"We need to kill the hill and then it’s all downhill after that. It’s a piece of piss, trust me," I told Mike just minutes before the start of the final race in the Cape Winter Trail Series in Kleinmond.
I really have to stop setting myself up for failure.
The words rang heavy in my ears as I laboured up the "hill", my quads screaming in agony as my back "twinge" turned into a full-blown "tweak". It occurred to me that talking about killing the hill and actually doing it were very different prospects.
I chose to forgo carrying a hydration pack again, something I was beginning to regret as Mike – who had wisely held onto his own pack – began to open up a gap on the climb, taking the precious commodity of water with him.
It did occur to me that he was perhaps a little upset with my taunts in the last race report, but I dismissed that as paranoia, courtesy of a sleepless night brought on by my son’s latest bout of teething. Yet it continued to nag at me as Mike (now forever known as "Iron Mike") powered on relentlessly with his new best mate Ian…
As I summited the hill, I took a moment to take in the view, the Kogelberg Biosphere Nature Reserve in Kleinmond stretched out below us, and at the risk of sounding schmaltzy, it reminded me of why I continue to drag myself out of bed before sun-up every weekend to take part in these races.
Honestly, I can’t think of a better start to my day.
Mike, of course, was nowhere to be seen and I consigned myself to the fact that I would be running alone for the remainder of the race… again. I spotted another mate not long after I began the descent, but when he bolted up the hill searching for a tree, I decided to steer clear. I think he wanted some privacy anyway…
The first two races I took part in didn’t have a lot of single-track and I was expecting much the same in Kleinmond, but I should know better having run the area a couple of times before. The descent was not as fast as I expected, with jutting rocks and narrow corners making up the bulk of it, and ensuring that I had to stay switched on all the way down.

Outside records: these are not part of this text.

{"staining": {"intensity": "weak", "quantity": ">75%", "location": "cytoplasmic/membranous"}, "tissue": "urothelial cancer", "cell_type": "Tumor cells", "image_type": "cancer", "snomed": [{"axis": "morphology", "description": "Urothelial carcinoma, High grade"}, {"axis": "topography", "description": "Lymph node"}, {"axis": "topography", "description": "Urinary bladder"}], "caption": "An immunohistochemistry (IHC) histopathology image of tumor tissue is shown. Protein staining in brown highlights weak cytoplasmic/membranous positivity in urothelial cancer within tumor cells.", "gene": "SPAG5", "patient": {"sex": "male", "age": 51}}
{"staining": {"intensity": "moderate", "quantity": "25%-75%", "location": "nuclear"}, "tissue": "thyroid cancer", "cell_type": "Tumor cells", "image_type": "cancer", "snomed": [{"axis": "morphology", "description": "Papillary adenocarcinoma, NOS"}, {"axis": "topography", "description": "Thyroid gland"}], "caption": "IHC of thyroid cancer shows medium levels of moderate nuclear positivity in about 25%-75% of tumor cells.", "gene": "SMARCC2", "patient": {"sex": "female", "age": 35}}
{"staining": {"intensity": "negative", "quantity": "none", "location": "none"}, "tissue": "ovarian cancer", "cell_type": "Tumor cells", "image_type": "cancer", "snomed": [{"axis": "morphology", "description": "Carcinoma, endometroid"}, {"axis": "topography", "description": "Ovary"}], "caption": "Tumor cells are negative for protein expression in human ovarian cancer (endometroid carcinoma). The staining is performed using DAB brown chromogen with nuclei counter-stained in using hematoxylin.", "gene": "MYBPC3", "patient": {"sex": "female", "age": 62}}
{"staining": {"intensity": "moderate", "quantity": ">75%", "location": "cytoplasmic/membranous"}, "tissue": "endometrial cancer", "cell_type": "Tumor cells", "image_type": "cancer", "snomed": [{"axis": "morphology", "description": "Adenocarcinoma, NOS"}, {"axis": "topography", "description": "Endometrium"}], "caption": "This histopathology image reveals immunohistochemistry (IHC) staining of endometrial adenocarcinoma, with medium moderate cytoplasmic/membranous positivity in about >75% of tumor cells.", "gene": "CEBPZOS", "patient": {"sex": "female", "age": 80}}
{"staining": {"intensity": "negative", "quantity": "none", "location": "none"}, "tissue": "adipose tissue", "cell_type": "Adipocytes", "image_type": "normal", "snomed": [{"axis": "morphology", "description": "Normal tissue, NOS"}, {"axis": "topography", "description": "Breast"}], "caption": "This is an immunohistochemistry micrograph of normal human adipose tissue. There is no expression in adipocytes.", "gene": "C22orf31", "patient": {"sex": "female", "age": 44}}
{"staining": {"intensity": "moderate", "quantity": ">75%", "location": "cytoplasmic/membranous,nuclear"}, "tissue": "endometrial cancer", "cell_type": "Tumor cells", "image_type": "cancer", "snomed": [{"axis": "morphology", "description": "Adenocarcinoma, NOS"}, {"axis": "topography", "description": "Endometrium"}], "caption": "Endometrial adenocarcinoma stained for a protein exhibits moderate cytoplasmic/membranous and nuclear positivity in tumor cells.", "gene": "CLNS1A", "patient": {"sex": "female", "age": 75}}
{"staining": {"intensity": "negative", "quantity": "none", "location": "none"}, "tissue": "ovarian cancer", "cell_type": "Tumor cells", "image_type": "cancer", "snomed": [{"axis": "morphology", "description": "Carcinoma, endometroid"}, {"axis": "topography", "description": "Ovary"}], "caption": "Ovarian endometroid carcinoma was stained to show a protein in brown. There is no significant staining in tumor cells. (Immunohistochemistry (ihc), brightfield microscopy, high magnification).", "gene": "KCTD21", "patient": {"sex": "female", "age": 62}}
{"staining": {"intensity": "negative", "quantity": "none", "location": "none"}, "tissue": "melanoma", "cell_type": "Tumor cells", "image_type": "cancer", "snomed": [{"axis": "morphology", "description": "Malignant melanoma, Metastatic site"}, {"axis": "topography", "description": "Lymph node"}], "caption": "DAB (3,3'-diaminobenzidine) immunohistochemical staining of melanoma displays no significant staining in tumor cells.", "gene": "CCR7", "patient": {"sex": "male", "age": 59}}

So no thundering downhill for me in Kleinmond I’m afraid.
I have been told before that you should try and throw caution to the wind on technical sections as you are less likely to come a cropper if you back yourself, but to be honest I’m not there yet. Sure, I might still fall on my face as I shimmy down the track like a pensioner with two dodgy hips, but I can guarantee that when I do it won’t hurt as much.
And anyway, I have tripped over my own feet on a section of jeep track as wide as a highway, so what chance do I have on a single-track descent?
The descent was tricky, but well worth it. You can’t be challenged if it’s easy right? And the fourth race in the series was definitely the toughest of them all. A little less climbing, but the technical aspects definitely made up for that, which in my mind was a good thing.
At around 10km, the single track fell away and opened into the suburbs of Kleinmond, the tar road giving my aching shins some relief, before we broke a left onto the wooden boardwalks running alongside the beach, which I remembered from the Africa X earlier this year.
It was at around 12km that my body officially ran out of juice, but I had been on autopilot for the past three anyway. As I wound my way around the final kilometre and surged into the finishing chute I found a beaming Mike, flanked by his wife and sisters-in-law, patiently waiting for me.
It’s funny how the pain always leaves you the moment you cross the line isn’t it?
The Summer Series can’t start soon enough!